About this exercise
Reproduce, character for character, the stretch of the records from the line containing "Which series changed" through the end of the records.

(Beginning of Data shown)

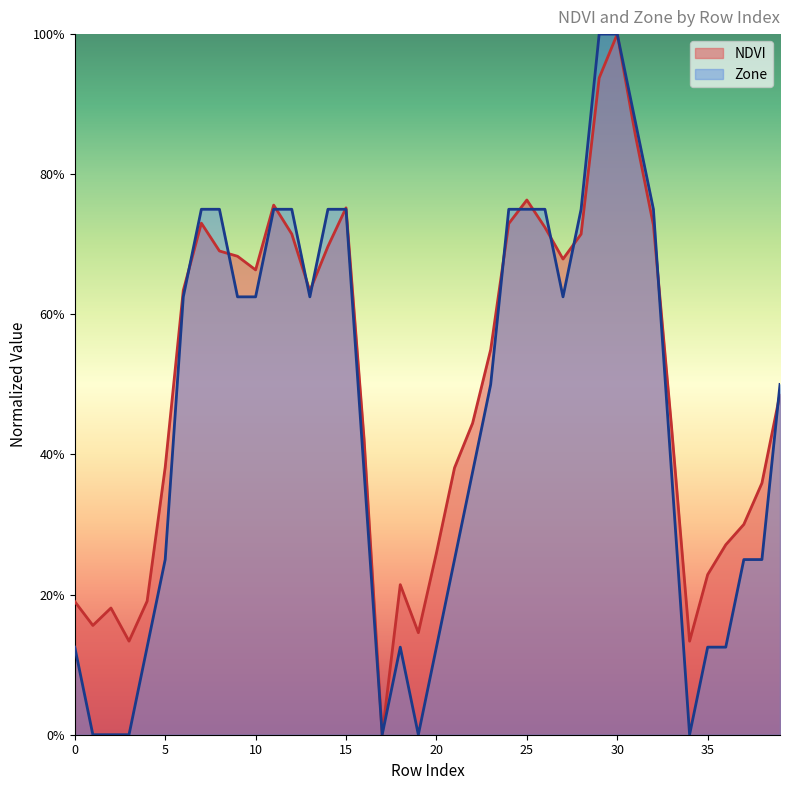

Reading right to left, list all the values displayed in this chart.

NDVI: 39=0.5	38=0.4	37=0.3	36=0.3	35=0.2	34=0.1	33=0.4	32=0.7	31=0.9	30=1.0	29=0.9	28=0.7	27=0.7	26=0.7	25=0.8	24=0.7	23=0.5	22=0.4	21=0.4	20=0.3	19=0.1	18=0.2	17=0.0	16=0.4	15=0.8	14=0.7	13=0.6	12=0.7	11=0.8	10=0.7	9=0.7	8=0.7	7=0.7	6=0.6	5=0.4	4=0.2	3=0.1	2=0.2	1=0.2	0=0.2
Zone: 39=0.5	38=0.2	37=0.2	36=0.1	35=0.1	34=0.0	33=0.4	32=0.8	31=0.9	30=1.0	29=1.0	28=0.8	27=0.6	26=0.8	25=0.8	24=0.8	23=0.5	22=0.4	21=0.2	20=0.1	19=0.0	18=0.1	17=0.0	16=0.4	15=0.8	14=0.8	13=0.6	12=0.8	11=0.8	10=0.6	9=0.6	8=0.8	7=0.8	6=0.6	5=0.2	4=0.1	3=0.0	2=0.0	1=0.0	0=0.1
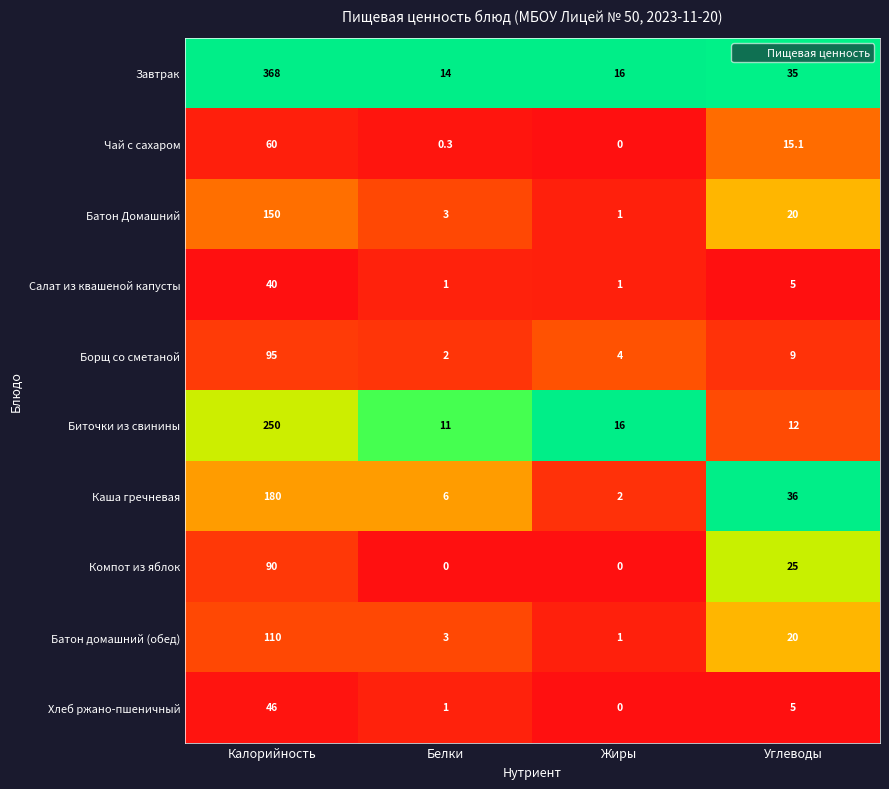

At which label is Компот из яблок closest to 45?

Углеводы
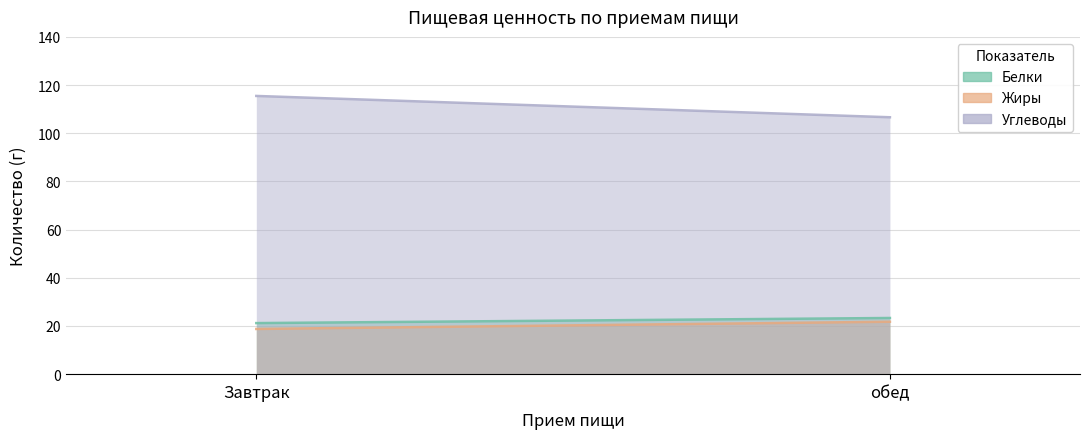

Which series changed the most between Завтрак and обед?

Углеводы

(End of Data shown)

Task result
Which series changed the most between Завтрак and обед?

Углеводы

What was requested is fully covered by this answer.